Problem to solve: Can you copy the data below word for word, starting with its very first line and ending with the line that contains "family: Viburnaceae", both of those lines included?

****************************************

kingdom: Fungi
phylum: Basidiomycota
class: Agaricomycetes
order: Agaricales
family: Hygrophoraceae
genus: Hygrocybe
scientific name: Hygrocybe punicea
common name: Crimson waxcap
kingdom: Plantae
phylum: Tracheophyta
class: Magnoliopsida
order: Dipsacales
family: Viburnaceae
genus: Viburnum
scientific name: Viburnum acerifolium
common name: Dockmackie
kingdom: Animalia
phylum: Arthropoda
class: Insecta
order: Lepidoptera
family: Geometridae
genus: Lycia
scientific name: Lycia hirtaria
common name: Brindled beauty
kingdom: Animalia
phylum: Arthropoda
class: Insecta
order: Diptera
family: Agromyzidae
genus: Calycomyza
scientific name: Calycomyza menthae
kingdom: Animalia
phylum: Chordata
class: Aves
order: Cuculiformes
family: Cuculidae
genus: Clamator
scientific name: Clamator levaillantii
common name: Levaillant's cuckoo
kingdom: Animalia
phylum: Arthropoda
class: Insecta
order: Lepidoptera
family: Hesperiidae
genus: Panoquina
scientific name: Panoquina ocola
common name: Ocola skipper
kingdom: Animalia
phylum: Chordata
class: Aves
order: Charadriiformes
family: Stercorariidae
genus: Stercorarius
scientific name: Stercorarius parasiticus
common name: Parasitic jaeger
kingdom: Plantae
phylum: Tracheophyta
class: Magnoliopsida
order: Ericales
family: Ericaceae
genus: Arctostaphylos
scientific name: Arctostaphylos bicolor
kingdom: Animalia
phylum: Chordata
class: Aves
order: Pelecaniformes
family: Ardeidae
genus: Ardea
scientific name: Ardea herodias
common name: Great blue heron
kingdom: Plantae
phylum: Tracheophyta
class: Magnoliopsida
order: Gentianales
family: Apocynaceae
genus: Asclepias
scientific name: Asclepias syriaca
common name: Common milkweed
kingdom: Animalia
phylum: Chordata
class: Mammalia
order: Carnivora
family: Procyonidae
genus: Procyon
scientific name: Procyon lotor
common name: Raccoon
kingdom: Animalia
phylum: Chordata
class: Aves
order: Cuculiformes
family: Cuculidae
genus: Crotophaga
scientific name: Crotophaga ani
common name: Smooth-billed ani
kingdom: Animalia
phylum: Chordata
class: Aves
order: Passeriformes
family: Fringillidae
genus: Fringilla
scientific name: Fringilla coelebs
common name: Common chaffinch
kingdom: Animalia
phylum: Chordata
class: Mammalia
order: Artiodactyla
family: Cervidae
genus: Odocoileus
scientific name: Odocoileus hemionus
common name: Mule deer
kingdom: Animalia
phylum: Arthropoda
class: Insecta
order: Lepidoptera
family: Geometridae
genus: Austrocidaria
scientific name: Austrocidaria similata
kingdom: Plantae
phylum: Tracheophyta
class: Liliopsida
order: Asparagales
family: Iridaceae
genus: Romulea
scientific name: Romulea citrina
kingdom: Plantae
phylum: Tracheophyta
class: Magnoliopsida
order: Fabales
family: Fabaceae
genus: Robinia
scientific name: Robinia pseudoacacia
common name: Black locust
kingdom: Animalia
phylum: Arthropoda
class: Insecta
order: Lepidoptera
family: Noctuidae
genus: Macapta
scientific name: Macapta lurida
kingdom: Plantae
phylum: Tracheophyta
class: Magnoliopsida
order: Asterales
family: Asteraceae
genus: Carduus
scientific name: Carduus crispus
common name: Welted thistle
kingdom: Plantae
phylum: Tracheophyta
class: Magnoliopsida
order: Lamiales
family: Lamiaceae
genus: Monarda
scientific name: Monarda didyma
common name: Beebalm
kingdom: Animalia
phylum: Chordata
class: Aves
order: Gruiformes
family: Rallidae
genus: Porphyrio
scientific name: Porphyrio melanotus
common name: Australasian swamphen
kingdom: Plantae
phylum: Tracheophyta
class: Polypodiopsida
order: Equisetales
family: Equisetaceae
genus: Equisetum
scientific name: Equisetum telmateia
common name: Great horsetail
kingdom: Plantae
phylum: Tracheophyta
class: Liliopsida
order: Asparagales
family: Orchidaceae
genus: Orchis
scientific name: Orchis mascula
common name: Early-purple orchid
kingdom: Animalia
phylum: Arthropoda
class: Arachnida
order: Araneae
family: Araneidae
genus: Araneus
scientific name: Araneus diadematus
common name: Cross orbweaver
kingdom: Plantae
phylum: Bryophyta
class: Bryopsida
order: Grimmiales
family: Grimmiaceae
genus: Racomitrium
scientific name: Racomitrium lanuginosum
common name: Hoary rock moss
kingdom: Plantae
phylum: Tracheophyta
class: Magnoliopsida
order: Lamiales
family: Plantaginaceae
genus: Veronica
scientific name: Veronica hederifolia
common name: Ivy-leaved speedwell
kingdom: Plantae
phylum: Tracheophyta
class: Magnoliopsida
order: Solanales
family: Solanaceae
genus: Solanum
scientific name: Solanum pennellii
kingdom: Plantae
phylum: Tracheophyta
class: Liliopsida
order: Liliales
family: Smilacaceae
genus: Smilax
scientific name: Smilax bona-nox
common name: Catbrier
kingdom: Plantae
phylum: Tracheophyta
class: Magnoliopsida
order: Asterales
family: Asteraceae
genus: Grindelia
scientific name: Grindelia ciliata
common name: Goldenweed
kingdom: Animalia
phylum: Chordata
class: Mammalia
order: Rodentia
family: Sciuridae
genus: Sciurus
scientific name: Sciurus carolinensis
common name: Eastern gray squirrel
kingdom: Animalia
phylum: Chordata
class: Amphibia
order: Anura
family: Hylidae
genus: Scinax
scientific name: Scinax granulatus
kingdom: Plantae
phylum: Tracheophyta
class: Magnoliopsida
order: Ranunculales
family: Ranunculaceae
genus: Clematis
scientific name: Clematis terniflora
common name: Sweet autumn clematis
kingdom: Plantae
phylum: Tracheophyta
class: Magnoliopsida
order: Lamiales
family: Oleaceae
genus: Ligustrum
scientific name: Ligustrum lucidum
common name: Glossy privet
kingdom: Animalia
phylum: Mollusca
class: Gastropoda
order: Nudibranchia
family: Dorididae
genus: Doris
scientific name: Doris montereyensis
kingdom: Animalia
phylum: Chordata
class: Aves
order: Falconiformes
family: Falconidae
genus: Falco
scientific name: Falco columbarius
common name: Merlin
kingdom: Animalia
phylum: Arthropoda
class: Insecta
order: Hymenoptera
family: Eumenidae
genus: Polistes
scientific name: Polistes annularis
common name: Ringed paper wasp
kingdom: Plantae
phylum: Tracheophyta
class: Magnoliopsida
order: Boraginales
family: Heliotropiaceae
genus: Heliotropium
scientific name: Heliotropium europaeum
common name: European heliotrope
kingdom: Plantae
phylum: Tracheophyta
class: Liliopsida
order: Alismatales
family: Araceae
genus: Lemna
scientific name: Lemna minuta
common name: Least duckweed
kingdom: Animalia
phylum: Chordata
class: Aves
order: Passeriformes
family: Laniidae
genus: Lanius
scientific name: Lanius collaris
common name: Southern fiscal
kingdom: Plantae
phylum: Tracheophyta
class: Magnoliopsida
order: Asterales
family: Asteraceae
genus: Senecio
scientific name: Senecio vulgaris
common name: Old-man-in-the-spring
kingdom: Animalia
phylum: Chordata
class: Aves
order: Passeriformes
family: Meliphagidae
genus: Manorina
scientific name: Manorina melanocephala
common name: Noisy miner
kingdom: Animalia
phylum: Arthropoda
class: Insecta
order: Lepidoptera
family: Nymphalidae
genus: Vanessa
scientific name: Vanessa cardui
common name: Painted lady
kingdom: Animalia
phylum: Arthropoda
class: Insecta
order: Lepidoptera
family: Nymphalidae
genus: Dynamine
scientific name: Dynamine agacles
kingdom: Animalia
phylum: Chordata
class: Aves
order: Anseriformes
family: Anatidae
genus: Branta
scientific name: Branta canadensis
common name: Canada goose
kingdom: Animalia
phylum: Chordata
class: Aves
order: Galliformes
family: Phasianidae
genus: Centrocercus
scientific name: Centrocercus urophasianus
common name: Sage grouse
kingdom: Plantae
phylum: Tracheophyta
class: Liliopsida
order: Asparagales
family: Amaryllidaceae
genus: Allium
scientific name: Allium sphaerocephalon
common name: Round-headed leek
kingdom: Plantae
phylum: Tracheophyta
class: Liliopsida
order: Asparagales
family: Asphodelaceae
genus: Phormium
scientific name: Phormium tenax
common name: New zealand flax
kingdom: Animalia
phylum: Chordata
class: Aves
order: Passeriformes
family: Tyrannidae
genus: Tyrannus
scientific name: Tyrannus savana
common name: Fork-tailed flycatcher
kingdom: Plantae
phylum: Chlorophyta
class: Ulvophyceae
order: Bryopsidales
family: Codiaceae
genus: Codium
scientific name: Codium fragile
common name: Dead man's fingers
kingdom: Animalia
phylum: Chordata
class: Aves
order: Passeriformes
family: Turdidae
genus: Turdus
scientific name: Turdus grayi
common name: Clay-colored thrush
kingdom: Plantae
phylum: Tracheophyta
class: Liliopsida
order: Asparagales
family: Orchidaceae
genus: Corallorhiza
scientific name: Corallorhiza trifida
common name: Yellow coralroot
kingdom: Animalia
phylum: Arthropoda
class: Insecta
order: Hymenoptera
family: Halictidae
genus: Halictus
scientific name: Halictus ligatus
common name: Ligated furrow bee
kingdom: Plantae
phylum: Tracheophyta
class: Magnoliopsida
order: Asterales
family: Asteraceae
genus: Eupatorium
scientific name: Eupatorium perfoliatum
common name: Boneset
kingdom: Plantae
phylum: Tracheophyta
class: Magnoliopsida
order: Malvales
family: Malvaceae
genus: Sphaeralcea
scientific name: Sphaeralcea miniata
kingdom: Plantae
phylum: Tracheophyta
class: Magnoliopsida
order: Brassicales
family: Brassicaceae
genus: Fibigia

****************************************

Result:
kingdom: Fungi
phylum: Basidiomycota
class: Agaricomycetes
order: Agaricales
family: Hygrophoraceae
genus: Hygrocybe
scientific name: Hygrocybe punicea
common name: Crimson waxcap
kingdom: Plantae
phylum: Tracheophyta
class: Magnoliopsida
order: Dipsacales
family: Viburnaceae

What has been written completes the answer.